*Reading text*.
Original scripts and storylines also reveal the lineage and development of the TV show in other media – and being able to chart that kind of authorship and intention is vitally important in understanding the finished work. When and how did the shifts in narrative – or budget – occur?  Who actually wrote those classic scenes?  Credited author or contracted script editor?

Harlan Ellison’s original version of The City at the Edge of Forever – a script for Star Trek (1966-1969) that was so famous that Gary and Tony discussed it in an episode of Men Behaving Badly (1992, 1994-1998) – can be experienced before rewriting as not only a script book from White Wolf Publishing in 1996, but also as a lavish graphic novel from IDW in 2015. Up for pre-order now from Big Finish is an audio drama release of Daleks! Genesis of Terror, an adventure extrapolated from Terry Nation’s six-page outline from 1974 that eventually reached the screen in 1975 as Genesis of the Daleks. And I still strongly suspect that Leon Griffiths’ Minder novel from Hodder & Stoughton in October 1979 is a revamp of the original, darker movie treatment that inspired the successful comedy-drama which ran from 1979 to 1994 and was then briefly revived in 2009.

*Required work*.
#1 Which publishers does the passage on TV scripts name? List all of them.
#2 Could you return everything in the passage on TV scripts from "Harlan Ellison’s original" down to "revived in 2009."?

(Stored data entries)
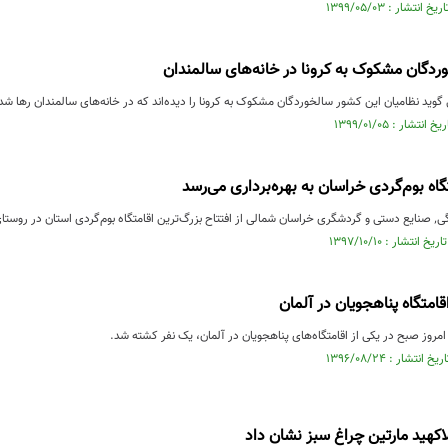
دگان مشکوک به کرونا در خانه‌های سالمندان
 گوید نظامیان این کشور سالخوردگان مشکوک به کرونا را دیده‌اند که در خانه‌های سالمندان رها شده 
گاه بوم‌گردی خراسان به بهره‌برداری می‌رسد
 نزدیک خبر داد.
امتگاه پناهجویان در آلمان
مروز صبح در یکی از اقامتگاه‌های پناهجویان در آلمان، یک نفر کشته شد.
اکهید مارتین چراغ سبز نشان داد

*Answers by item number*.
#1 White Wolf Publishing, IDW, Big Finish, Hodder & Stoughton

#2
Harlan Ellison’s original version of The City at the Edge of Forever – a script for Star Trek (1966-1969) that was so famous that Gary and Tony discussed it in an episode of Men Behaving Badly (1992, 1994-1998) – can be experienced before rewriting as not only a script book from White Wolf Publishing in 1996, but also as a lavish graphic novel from IDW in 2015. Up for pre-order now from Big Finish is an audio drama release of Daleks! Genesis of Terror, an adventure extrapolated from Terry Nation’s six-page outline from 1974 that eventually reached the screen in 1975 as Genesis of the Daleks. And I still strongly suspect that Leon Griffiths’ Minder novel from Hodder & Stoughton in October 1979 is a revamp of the original, darker movie treatment that inspired the successful comedy-drama which ran from 1979 to 1994 and was then briefly revived in 2009.